Senioritis: should we be worried?

Ah, senioritis - the all too familiar disease that cripples most seniors across the country. I experienced this plague once before when I was a senior in high school, but, to be honest, after being bed-ridden with my current lapse of senioritis, the high school strain pales in comparison.

Firstly, I'm 21, which of course grants me access to as much alcohol as I can handle on a single night. Second, I have hours of free time everyday. And, as I think we can all attest to, once you start watching Law and Order, you're doomed to watch all 100 consecutive episodes no matter how much reading or studying you have to do. These factors all seem to spell disaster for me, an unsuspecting and na've senior.

It's interesting to step back and examine the phenomenon that can be the cause of numerous good times with your friends, but also disastrous consequences for your grades. You and all of your senior friends can sleep for 12 hours a day, drink yourself stupid on a Tuesday, watch movies until 4 a.m., and never open the text books you bought, all without blinking an eye.

At one point during the semester, I glanced at a clock while I was on episode three of my Law and Order binge and saw that the clock said it was 5 p.m. I had missed three classes without realizing it and the only reason I remotely cared was because I needed to return a DVD to a friend.

The disease can escalate in severity if, like me, you're not going to grad school right after you graduate. I'm not sure if I'll ever go to graduate school, so who are these grades for? I'm not saying I'll flirt with barely passing my classes (although I can't make any promises), but the paralyzing fear of being laughed at by graduate school admissions people and my competitiveness with my friends have quickly faded since after the beginning of the Spring semester.

So the question after reviewing senioritis is: should I care? Should I be worried that my lack of work ethic and my alcoholic characteristics will violently flow over into my life after college? Will I live in my parent's basement for several years, jobless, wearing the same sweatpants and socks that I arrived home in, and eating an inordinate amount of fast food in a vain attempt to look like my newfound idol, George Costanza?

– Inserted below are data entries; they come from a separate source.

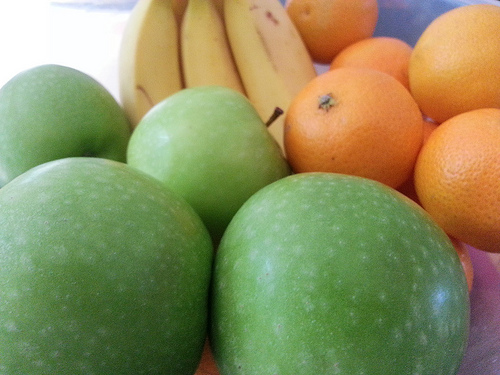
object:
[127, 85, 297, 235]
apple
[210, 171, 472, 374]
apple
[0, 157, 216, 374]
apple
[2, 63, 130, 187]
apple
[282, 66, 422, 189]
orange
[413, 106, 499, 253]
orange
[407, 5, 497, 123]
orange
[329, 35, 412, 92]
orange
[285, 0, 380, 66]
orange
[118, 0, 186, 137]
bananas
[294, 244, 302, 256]
spot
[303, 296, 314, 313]
spot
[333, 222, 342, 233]
spot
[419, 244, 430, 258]
spot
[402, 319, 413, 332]
spot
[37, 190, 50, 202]
spot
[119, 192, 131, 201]
spot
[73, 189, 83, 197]
spot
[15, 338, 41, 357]
spot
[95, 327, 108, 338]
spot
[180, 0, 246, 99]
banana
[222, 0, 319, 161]
banana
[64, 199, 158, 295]
surface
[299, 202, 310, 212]
spot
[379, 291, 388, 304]
spot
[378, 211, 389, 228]
spot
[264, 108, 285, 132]
stem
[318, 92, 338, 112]
stem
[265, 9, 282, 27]
bruise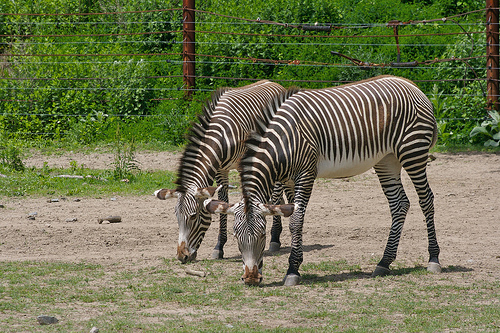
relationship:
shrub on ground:
[93, 49, 162, 114] [2, 136, 499, 331]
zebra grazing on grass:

It's certainly a possibility.

But ultimately I think myself and every other senior in the country will have to remember how we managed to shimmy our way into a school like Geneseo. After most of us lazed around and hung out with our friends senior year, we somehow managed to get our collective acts together, move away from home to a foreign environment, and give the professors hell.

There seems to be a panic button that my common sense hits when it realizes that becoming a shiftless lay-about isn't in my best interest. Even now as I write this a part of me is laughing at the notion of failure. "Joe," it says, "are you crazy? You'll land on your feet. Just remember, you HAVE to make more money than your little brother. So get to work, you bum." Work doesn't seem like such a bad idea.